For the past six years, I have been overwhelmed by this shroud of anxiety. Now that my thesis and grad school are behind me, I feel like I can finally breathe a bit more. I want to exist as person beyond my anxieties and being a mom. I feel like I have forgotten who I am under the weight of my anxieties and I need to work on getting back to that.
So how am I going to do that?
1. I am recommitting myself to writing everyday. When I write, I feel like I am really alive and more than a mom. In addition to writing on this blog at least three days a week, I am also working on writing a book that I promised Ryan that I would write with/for him.
2. I am going back to working on getting my driver’s license (I have only been behind the wheel of car once in the past three years). Now that the anxiety related to grad school is over for me, I can focus on working through my driving anxiety. Hopefully, I can eventually get comfortable enough driving that I will have the freedom to go places without depending on other people. Then I hope to more easily pursue my own interests outside of being a mom, and maybe even be able to make some real friends.

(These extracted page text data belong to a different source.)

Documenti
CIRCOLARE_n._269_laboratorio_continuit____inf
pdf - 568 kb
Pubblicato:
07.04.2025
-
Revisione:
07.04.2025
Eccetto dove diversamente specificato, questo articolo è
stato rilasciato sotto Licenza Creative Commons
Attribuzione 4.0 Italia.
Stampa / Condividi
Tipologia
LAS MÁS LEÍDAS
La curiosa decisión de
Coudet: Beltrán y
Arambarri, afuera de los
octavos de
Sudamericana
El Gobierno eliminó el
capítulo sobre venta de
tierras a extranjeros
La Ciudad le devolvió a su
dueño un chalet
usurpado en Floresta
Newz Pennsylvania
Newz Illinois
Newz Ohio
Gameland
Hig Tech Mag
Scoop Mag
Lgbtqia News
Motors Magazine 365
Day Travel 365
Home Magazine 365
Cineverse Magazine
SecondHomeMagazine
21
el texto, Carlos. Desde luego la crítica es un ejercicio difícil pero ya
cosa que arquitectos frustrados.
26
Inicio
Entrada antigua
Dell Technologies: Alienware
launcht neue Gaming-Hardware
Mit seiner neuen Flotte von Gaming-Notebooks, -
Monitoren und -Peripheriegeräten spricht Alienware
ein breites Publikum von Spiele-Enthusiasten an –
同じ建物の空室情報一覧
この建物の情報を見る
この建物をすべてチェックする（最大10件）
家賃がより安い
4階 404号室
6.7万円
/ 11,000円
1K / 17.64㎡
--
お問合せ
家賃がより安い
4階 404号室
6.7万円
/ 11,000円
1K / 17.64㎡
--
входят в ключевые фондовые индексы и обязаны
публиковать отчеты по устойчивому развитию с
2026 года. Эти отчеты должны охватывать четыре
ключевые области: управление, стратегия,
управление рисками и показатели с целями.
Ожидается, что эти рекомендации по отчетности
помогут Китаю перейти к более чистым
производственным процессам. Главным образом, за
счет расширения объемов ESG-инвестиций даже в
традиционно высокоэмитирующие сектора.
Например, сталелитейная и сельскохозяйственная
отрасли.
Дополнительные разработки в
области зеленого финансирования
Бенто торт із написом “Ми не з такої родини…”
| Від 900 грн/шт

3. I am trying to make my home a more enjoyable place to be. When we first moved here, it was supposed to be on a short term basis until we bought a house. Now it is looking like we will be here longer term, and I know I can find a way to make the best of it. I also find that I function so much better mentally when my house is cleaned up and less cluttered, so hopefully as I get my house to a more tolerable state, I will feel some of my anxieties slip away.